### Task to carry out
Tell how many lines of the material below hold "left". The reply is that number alone.
+++ Raw data +++
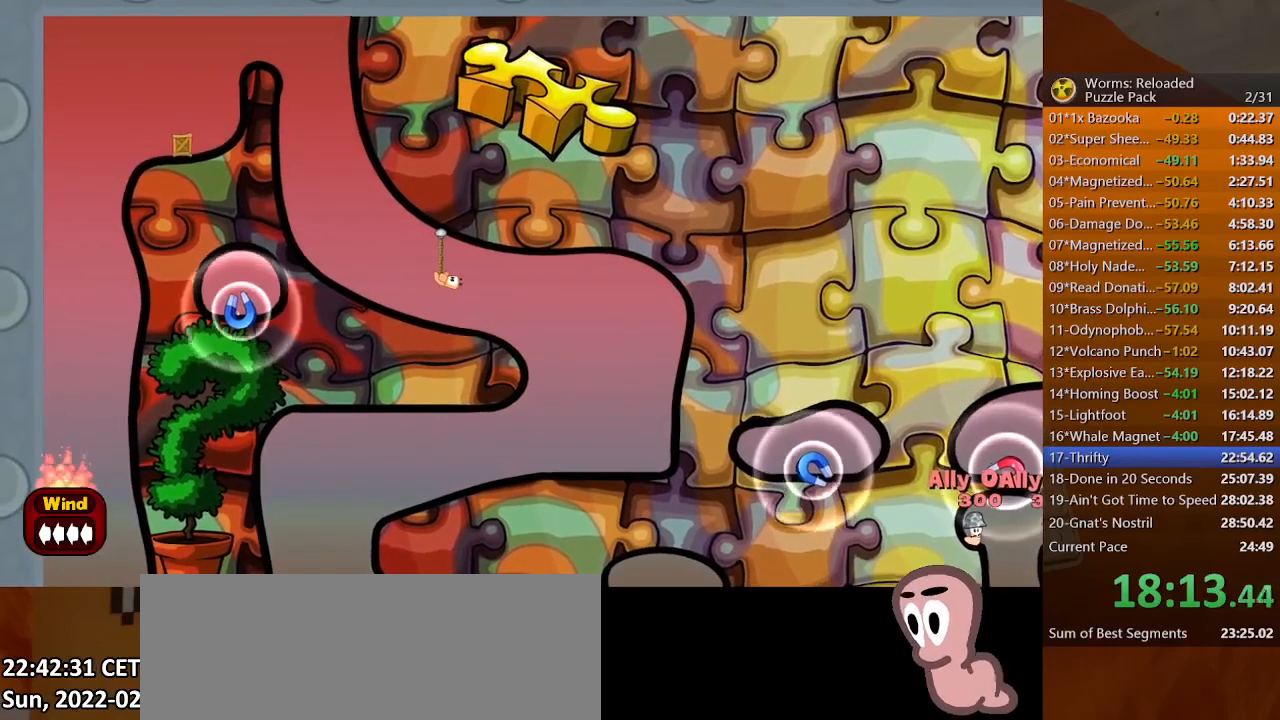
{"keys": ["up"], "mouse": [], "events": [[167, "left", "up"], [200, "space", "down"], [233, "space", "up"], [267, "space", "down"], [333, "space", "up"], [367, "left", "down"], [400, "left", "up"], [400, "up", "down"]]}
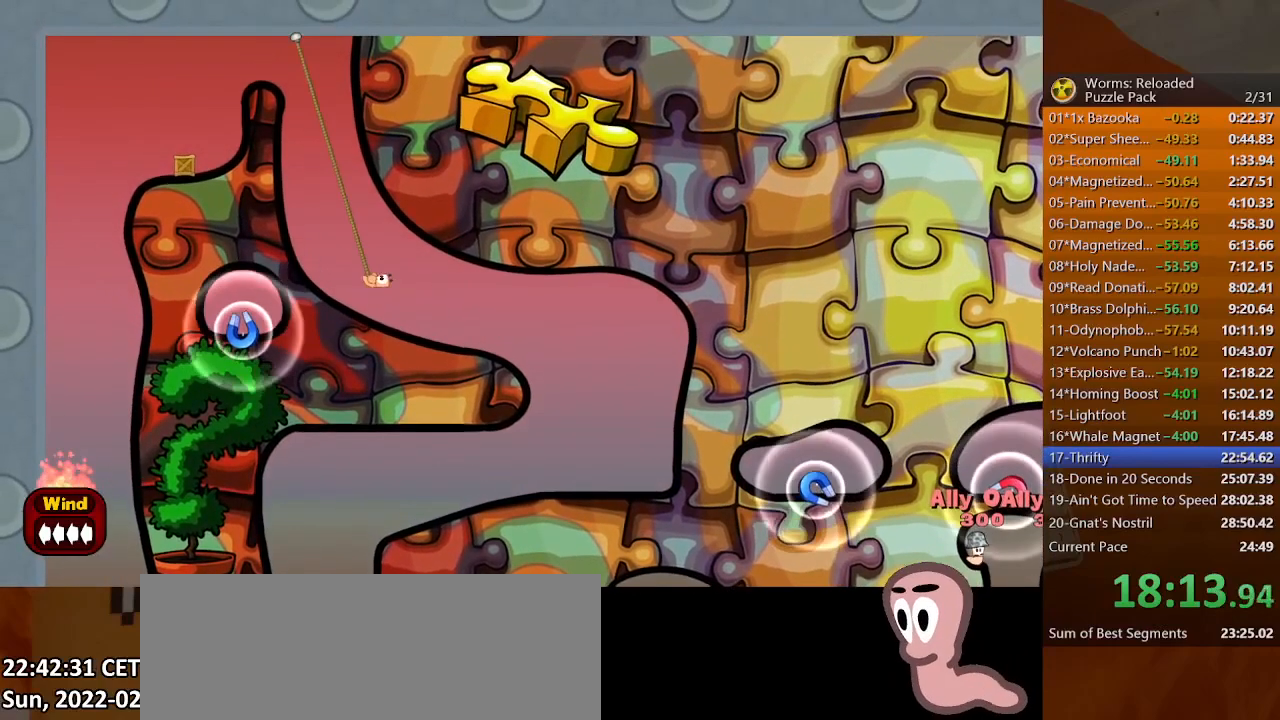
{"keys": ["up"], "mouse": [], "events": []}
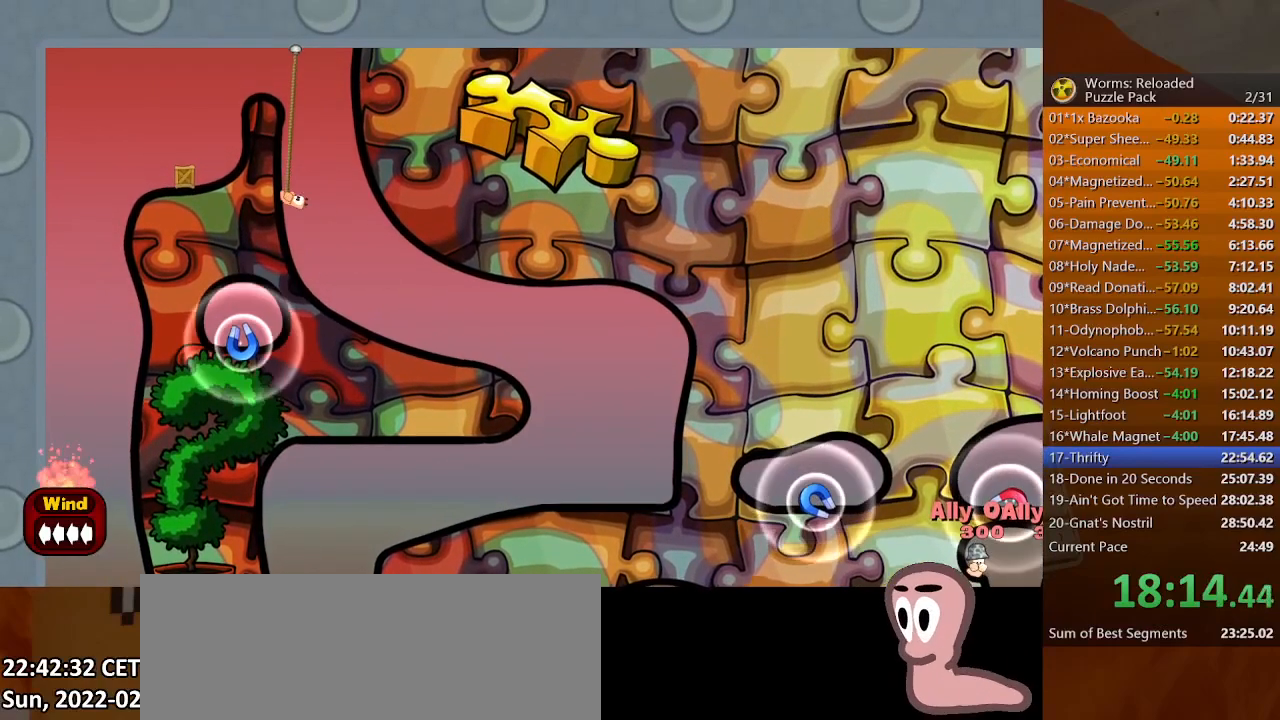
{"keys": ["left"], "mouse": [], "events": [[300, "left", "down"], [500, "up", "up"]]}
+++
### Task result
2